Así las cosas, y tras haber recibido numerosas consultas al Servicio de Enfermedades Infecciosas del hospital por parte de otras profesionales del centro también lactantes con sus mismas inquietudes, Erika y el doctor Vicens Díaz de Brito, jefe del Servicio de Enfermedades Infecciosas del Hospital se Sant Boi del Parc Sanitaria Sant Joan de Déu, pusieron en marcha un estudio dirigido a “comprobar si la vacuna, concretamente la de Pfizer, tiene algún beneficio para este colectivo y comprobar si los anticuerpos que genera la madre lactante vacunada pasan a la leche y, por lo tanto, se protege de alguna manera al bebé”, explica el doctor.

Para ello, se tomaron muestras de sangre y de leche materna a las profesionales del centro que participan en el estudio, las cuales están o han estado en primera línea, tienen una media de edad de 37,8 años y un tiempo mediano de posparto es de 18,7 meses, en tres momentos diferentes: después de recibir la primera dosis de la vacuna Pfizer, dos semanas después y cuatro semanas después de la segunda dosis.

En total, en el estudio han participado 32 profesionales, pero por ahora se han publicado los resultados de las primeras 18 mujeres que han finalizado el seguimiento, y se ha podido observar que los anticuerpos contra el SARS-Co-2 pasan a la leche, que éstos se incrementan significativamente después de la segunda dosis y que los niveles de IgG en sangre están correlacionados con los niveles en leche materna. “Vemos que cuantos más anticuerpos tienen estas mujeres en sangre, más tienen también en leche, de manera que solo sería necesario un análisis de sangre a la madre para hacer un cálculo aproximado de los niveles de IgG vacunal en lecha materna”, explica el doctor.

Además, tal y como apunta Erika, a estas mujeres también se les realizaron test serológicos para descartar que hubieran podido sufrir previamente la COVID-19 o que la contrajeran durante el estudio, cuando se les practicaron también test de antígenos antes de la toma de muestras, lo que confirma que “los anticuerpos presentes en sus muestras de leche y sangre proceden de la vacuna y no por haber pasado la enfermedad”.

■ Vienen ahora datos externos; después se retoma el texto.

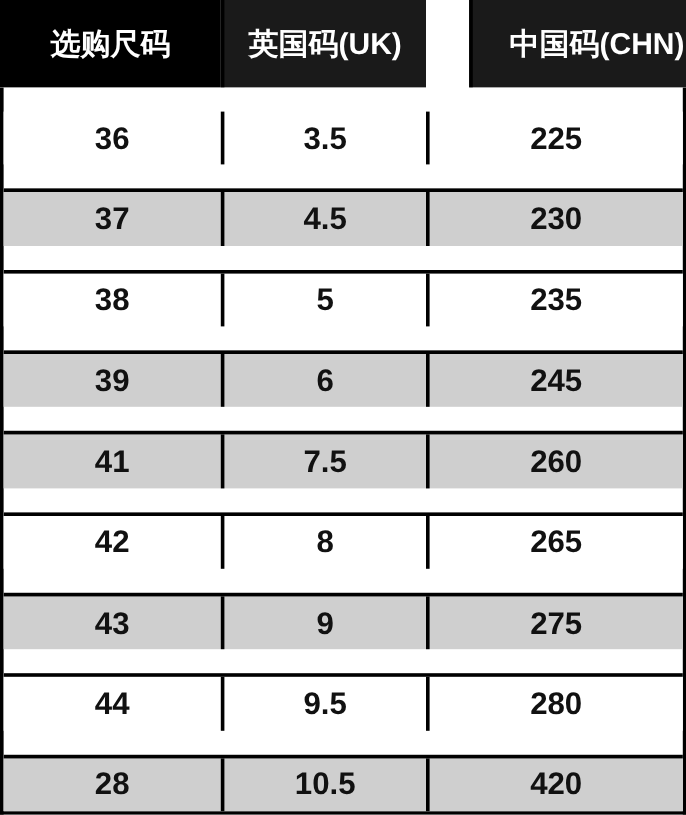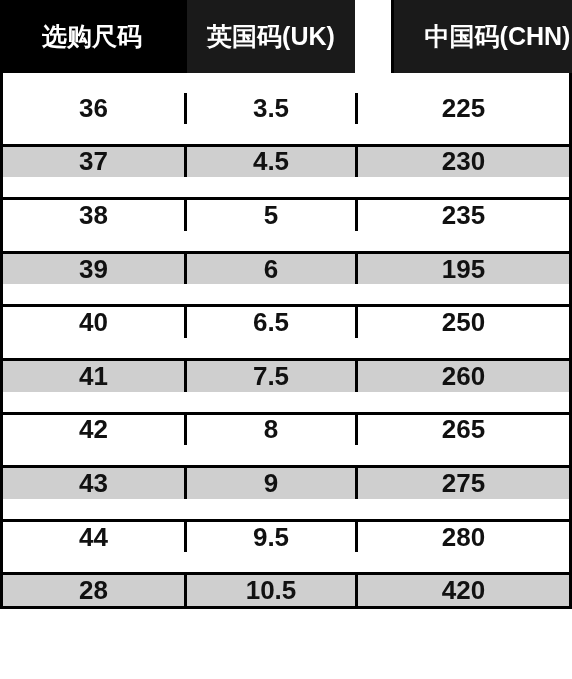"选购尺码" .size-chart { height: 609px -> 679px }
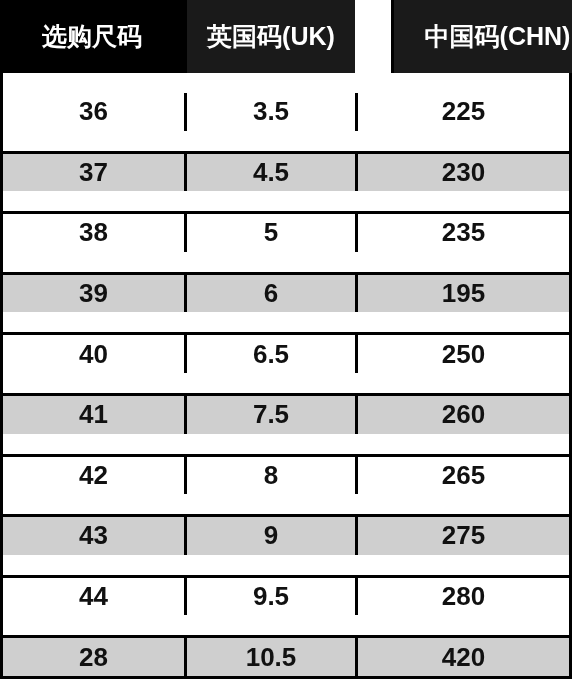"195" div.cell { text: 195 -> 245 }
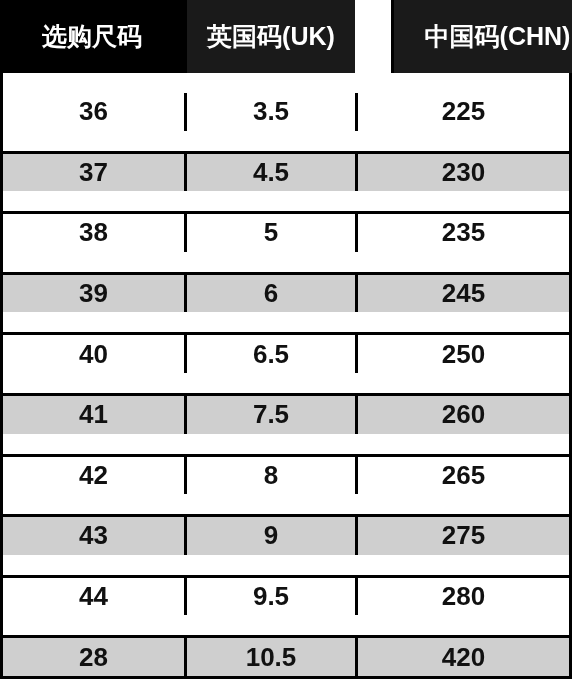"40" div.chart-row { html: <div> <div>40</div> <div>6.5</div> <div>250</div> </div> -> none }
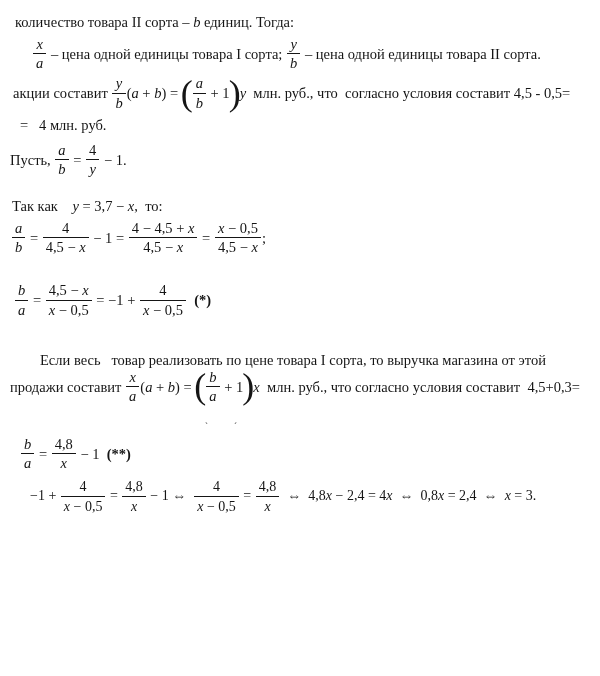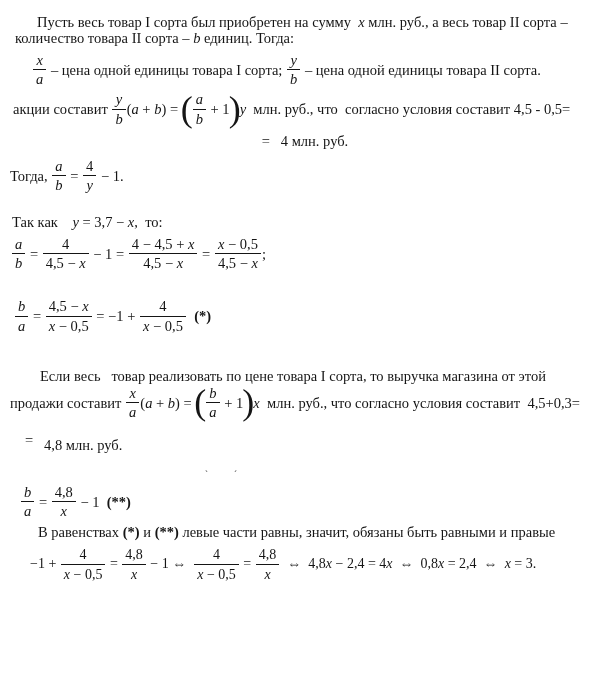"Пусть весь товар I сорта" div.tline { html: <div><span>Пусть весь товар I сорта был приобретен на сумму&nbsp; </span><span>x</span><span> млн. руб., а весь товар II сорта –</span></div> -> none }
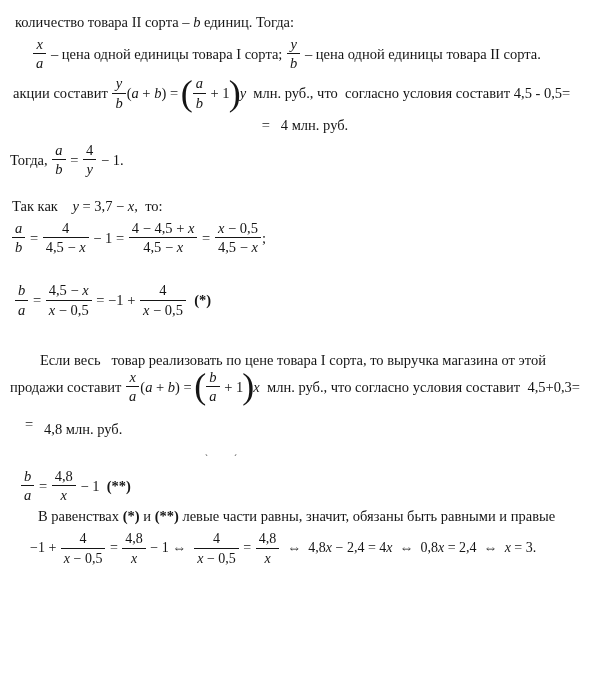"= 4 млн. руб." .p2-result { text-align: center -> none }
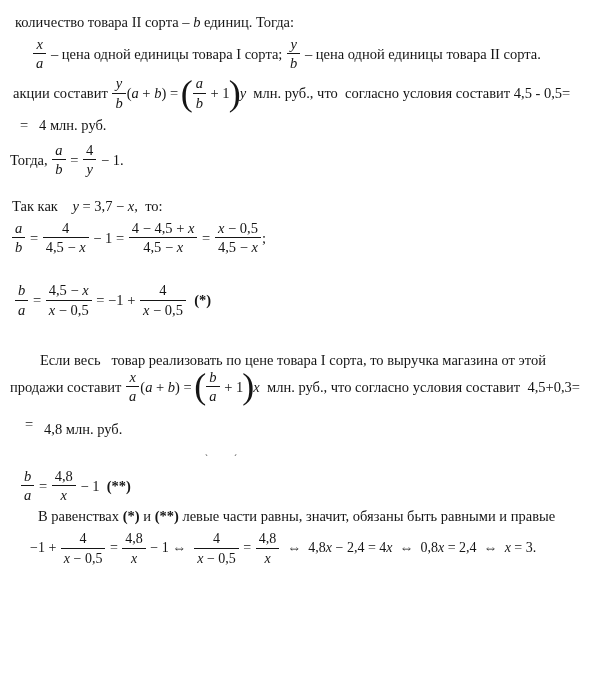"Тогда," span.rt { text: Тогда -> Пусть }
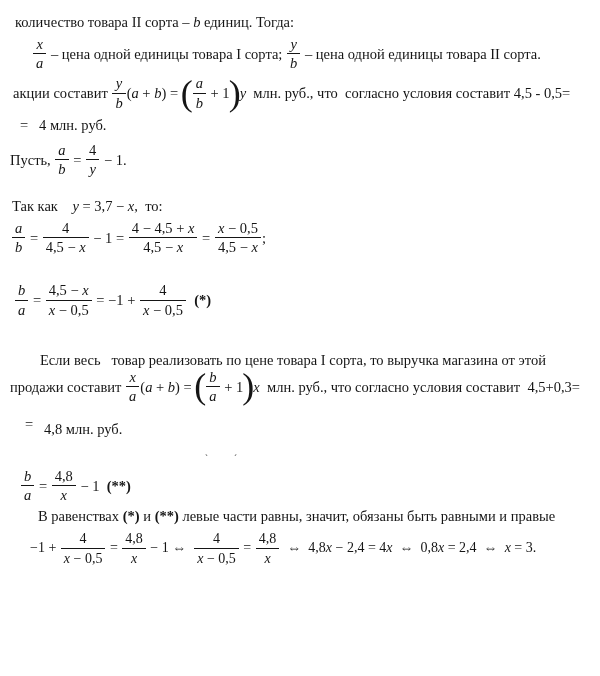"= 4,8 млн. руб." div.tline { html: <div> <span>=</span><span>&nbsp;&nbsp;&nbsp;</span><span>4,8 млн. руб.</span> </div> -> none }
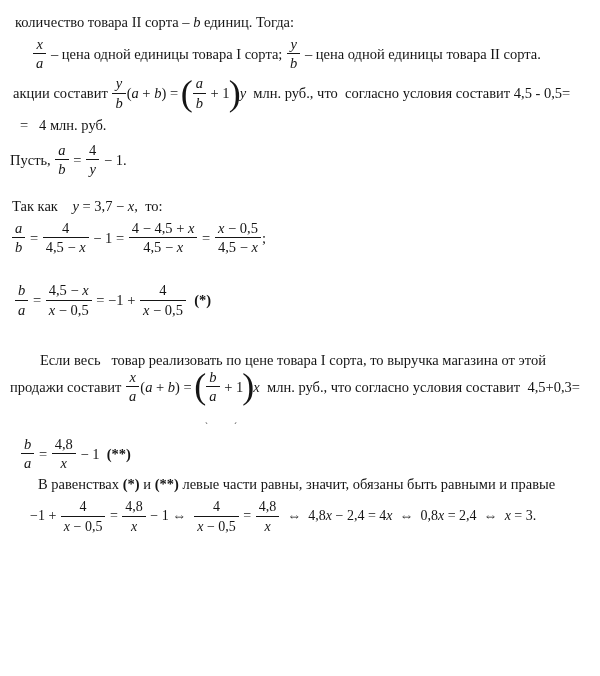"В равенствах (*) и (**)" div.tline { html: <div><span>В равенствах </span><span>(*)</span><span> и </span><span>(**)</span><span> левые части равны, значит, обязаны быть равными и правые</span></div> -> none }
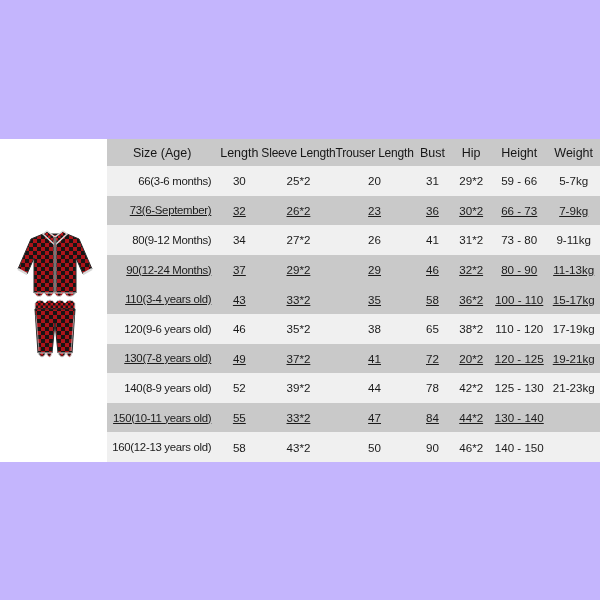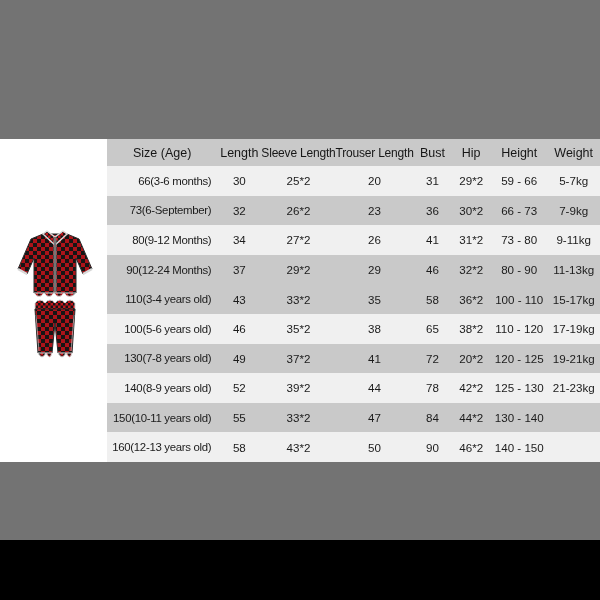"Size (Age)" #canvas { background: #737373 -> #c4b5fd; height: 540px -> 600px }
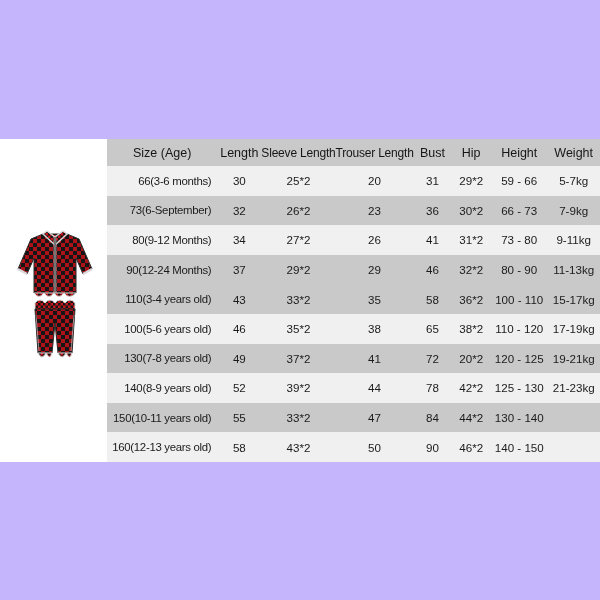"73(6-September)" #size-table tbody tr.even { text-decoration: none -> underline }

Tras estos resultados y después de comprobar clínicamente que los bebés de las mujeres lactantes vacunadas no han sufrido efectos secundarios adversos a consecuencia de la administración del preparado, el estudio permite concluir que “la vacuna tiene un efecto protector sobre el bebé puesto que pasan los anticuerpos de la madre al lactante a través de la leche, especialmente después de la segunda dosis, y además existe una correlación entre los niveles de anticuerpos en leche y en sangre”, explica el doctor Vicens Díaz de Brito, de manera que “animamos a las mujeres lactantes a que se vacunen con vacunas basadas en ARNm sin interrumpir el amamantamiento”, comenta al respecto Erika, quien recuerda que “el estudio sigue en marcha” hasta completar el seguimiento de las 32 mujeres participantes.